* _ENTRIES SHOWN_

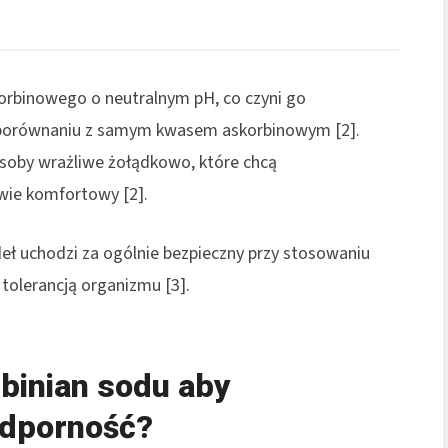
rbinowego o neutralnym pH, co czyni go
porównaniu z samym kwasem askorbinowym [2].
osoby wrażliwe żołądkowo, które chcą
ie komfortowy [2].
deł uchodzi za ogólnie bezpieczny przy stosowaniu
tolerancją organizmu [3].
binian sodu aby
odporność?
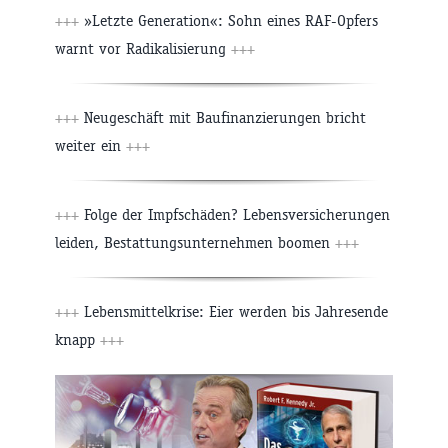
+++
»Letzte Generation«: Sohn eines RAF-Opfers
warnt vor Radikalisierung
+++
+++
Neugeschäft mit Baufinanzierungen bricht
weiter ein
+++
+++
Folge der Impfschäden? Lebensversicherungen
leiden, Bestattungsunternehmen boomen
+++
+++
Lebensmittelkrise: Eier werden bis Jahresende
knapp
+++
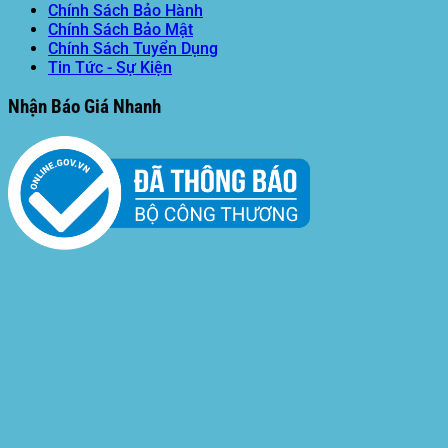
Chính Sách Bảo Hành
Chính Sách Bảo Mật
Chính Sách Tuyển Dụng
Tin Tức - Sự Kiện
Nhận Báo Giá Nhanh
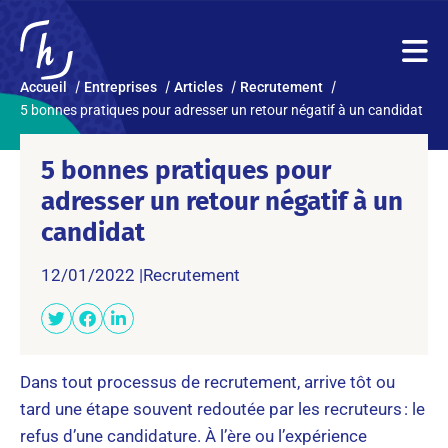
Accueil
Entreprises
Articles
Recrutement
5 bonnes pratiques pour adresser un retour négatif à un candidat
5 bonnes pratiques pour
adresser un retour négatif à un
candidat
12/01/2022 |
Recrutement
Dans tout processus de recrutement, arrive tôt ou
tard une étape souvent redoutée par les recruteurs : le
refus d’une candidature. À l’ère ou l’expérience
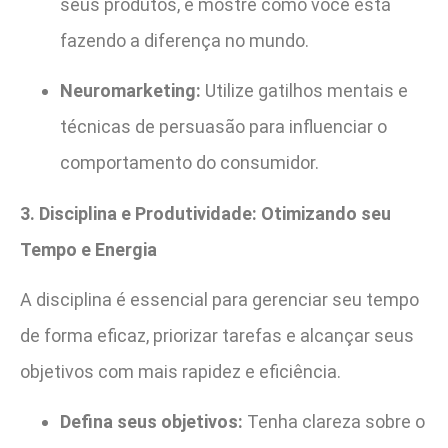
seus produtos, e mostre como você está
fazendo a diferença no mundo.
Neuromarketing:
Utilize gatilhos mentais e
técnicas de persuasão para influenciar o
comportamento do consumidor.
3. Disciplina e Produtividade: Otimizando seu
Tempo e Energia
A disciplina é essencial para gerenciar seu tempo
de forma eficaz, priorizar tarefas e alcançar seus
objetivos com mais rapidez e eficiência.
Defina seus objetivos:
Tenha clareza sobre o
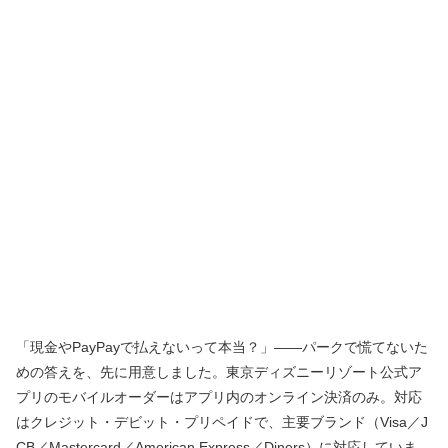
「現金やPayPayで払えないって本当？」——パークで慌てないた
めの答えを、先に用意しました。東京ディズニーリゾート公式ア
プリのモバイルオーダーはアプリ内のオンライン決済のみ。対応
はクレジット・デビット・プリペイドで、主要ブランド（Visa／J
CB／Mastercard／American Express／Diners）に対応していま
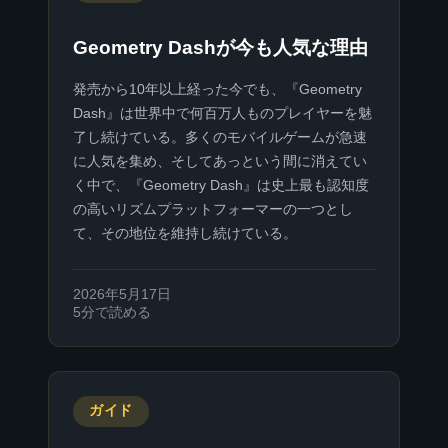
Geometry Dashが今も人気な理由
発売から10年以上経った今でも、『Geometry
Dash』は世界中で何百万人ものプレイヤーを魅
了し続けている。多くのモバイルゲームが急速
に人気を集め、そしてあっという間に消えてい
く中で、『Geometry Dash』は史上最も認知度
の高いリズムプラットフォーマーの一つとし
て、その地位を維持し続けている。
2026年5月17日
5分で読める
ガイド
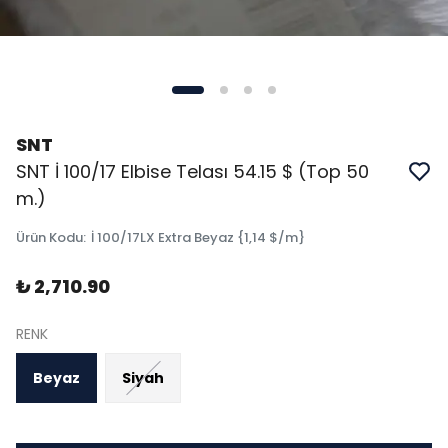
SNT
SNT İ 100/17 Elbise Telası 54.15 $ (Top 50
m.)
Ürün Kodu
:
İ 100/17LX Extra Beyaz {1,14 $/m}
₺ 2,710.90
RENK
Beyaz
Siyah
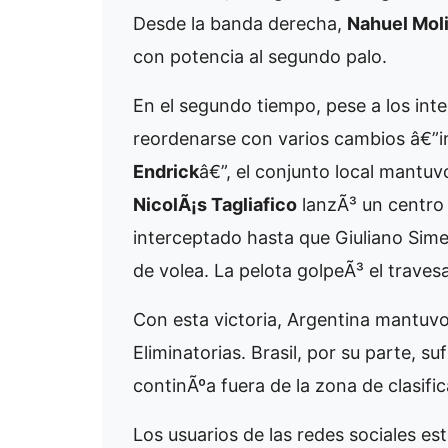
Desde la banda derecha,
Nahuel Mol
con potencia al segundo palo.
En el segundo tiempo, pese a los int
reordenarse con varios cambios â€”
Endrick
â€”, el conjunto local mantuvo
NicolÃ¡s Tagliafico
lanzÃ³ un centro 
interceptado hasta que Giuliano Sim
de volea. La pelota golpeÃ³ el traves
Con esta victoria, Argentina mantuvo e
Eliminatorias. Brasil, por su parte, s
continÃºa fuera de la zona de clasific
Los usuarios de las redes sociales est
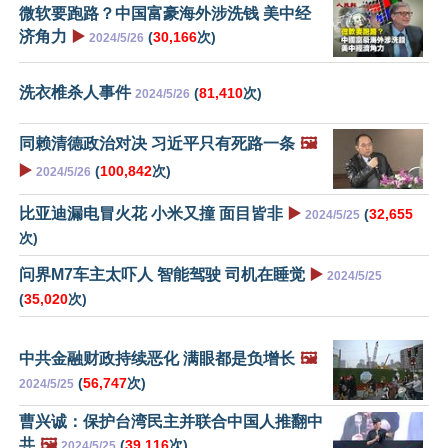
微软要跑路？中国富豪海外涉洗钱 美中经
济角力
▶️
(
30,166
次)
2024/5/26
洗衣椎杀人事件
(
81,410
次)
2024/5/26
同赖清德政治对决 习近平只有死路一条
🖼️
▶️
(
100,842
次)
2024/5/26
比亚迪漏电冒火花 小米又撞 面目皆非
▶️
(
32,655
2024/5/25
次)
问界M7车主太吓人 智能驾驶 司机在睡觉
▶️
2024/5/25
(
35,020
次)
中共金融财政持续恶化 满眼都是负增长
🖼️
(
56,747
次)
2024/5/25
曹兴诚：保护台湾民主并联合中国人推翻中
共
🖼️
(
39,116
次)
2024/5/25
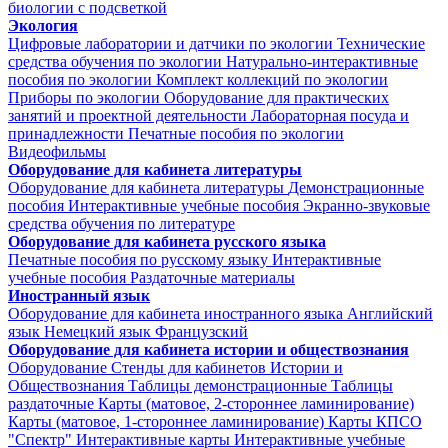
биологии с подсветкой
Экология
Цифровые лаборатории и датчики по экологии
Технические
средства обучения по экологии
Натурально-интерактивные
пособия по экологии
Комплект коллекций по экологии
Приборы по экологии
Оборудование для практических
занятий и проектной деятельности
Лабораторная посуда и
принадлежности
Печатные пособия по экологии
Видеофильмы
Оборудование для кабинета литературы
Оборудование для кабинета литературы
Демонстрационные
пособия
Интерактивные учебные пособия
Экранно-звуковые
средства обучения по литературе
Оборудование для кабинета русского языка
Печатные пособия по русскому языку
Интерактивные
учебные пособия
Раздаточные материалы
Иностранный язык
Оборудование для кабинета иностранного языка
Английский
язык
Немецкий язык
Французский
Оборудование для кабинета истории и обществознания
Оборудование
Стенды для кабинетов Истории и
Обществознания
Таблицы демонстрационные
Таблицы
раздаточные
Карты (матовое, 2-стороннее ламинирование)
Карты (матовое, 1-стороннее ламинирование)
Карты КПСО
"Спектр"
Интерактивные карты
Интерактивные учебные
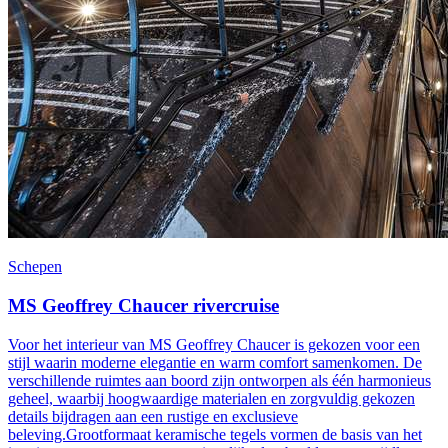
Schepen
MS Geoffrey Chaucer rivercruise
Voor het interieur van MS Geoffrey Chaucer is gekozen voor een
stijl waarin moderne elegantie en warm comfort samenkomen. De
verschillende ruimtes aan boord zijn ontworpen als één harmonieus
geheel, waarbij hoogwaardige materialen en zorgvuldig gekozen
details bijdragen aan een rustige en exclusieve
beleving.Grootformaat keramische tegels vormen de basis van het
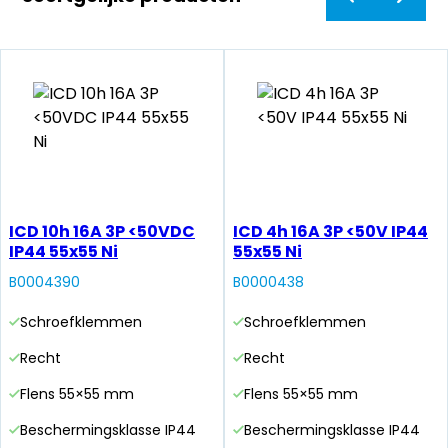
ICD 10h 16A 3P <50VDC
ICD 4h 16A 3P <50V IP44
IP44 55x55 Ni
55x55 Ni
B0004390
B0000438
Schroefklemmen
Schroefklemmen
Recht
Recht
Flens 55×55 mm
Flens 55×55 mm
Beschermingsklasse IP44
Beschermingsklasse IP44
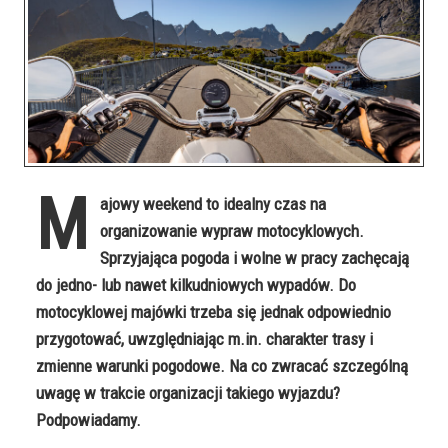
M
ajowy weekend to idealny czas na
organizowanie wypraw motocyklowych.
Sprzyjająca pogoda i wolne w pracy zachęcają
do jedno- lub nawet kilkudniowych wypadów. Do
motocyklowej majówki trzeba się jednak odpowiednio
przygotować, uwzględniając m.in. charakter trasy i
zmienne warunki pogodowe. Na co zwracać szczególną
uwagę w trakcie organizacji takiego wyjazdu?
Podpowiadamy.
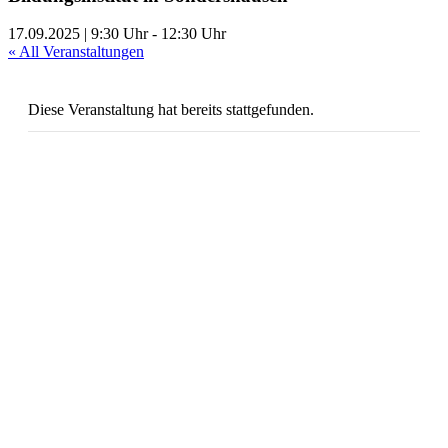
17.09.2025 | 9:30 Uhr
-
12:30 Uhr
« All Veranstaltungen
Diese Veranstaltung hat bereits stattgefunden.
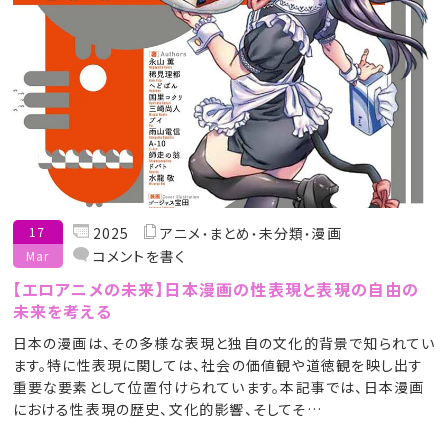
17
2025
アニメ
まとめ
未分類
漫画
コメントを書く
Mar
【エロアニメの未来】日本漫画の性表現と表現の自由の
未来を考える
日本の漫画は、その多様な表現と独自の文化的背景で知られてい
ます。特に性表現に関しては、社会の価値観や道徳観を映し出す
重要な要素として位置付けられています。本記事では、日本漫画
における性表現の歴史、文化的影響、そしてそ…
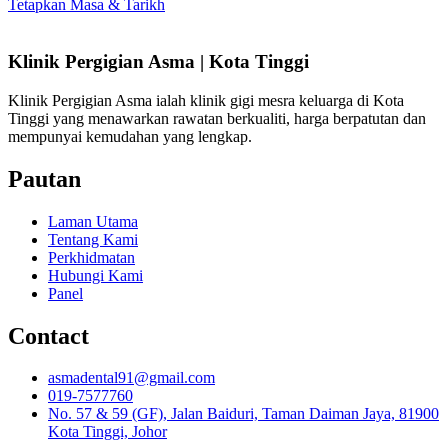
Tetapkan Masa & Tarikh
Klinik Pergigian Asma | Kota Tinggi
Klinik Pergigian Asma ialah klinik gigi mesra keluarga di Kota
Tinggi yang menawarkan rawatan berkualiti, harga berpatutan dan
mempunyai kemudahan yang lengkap.
Pautan
Laman Utama
Tentang Kami
Perkhidmatan
Hubungi Kami
Panel
Contact
asmadental91@gmail.com
019-7577760
No. 57 & 59 (GF), Jalan Baiduri, Taman Daiman Jaya, 81900
Kota Tinggi, Johor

* _EXERCISE REQUIREMENTS_
Check each line of the entries above for the string "Таблицы", and return those that contain it.

* _FINISHED TASK_
Таблицы демонстрационные
Таблицы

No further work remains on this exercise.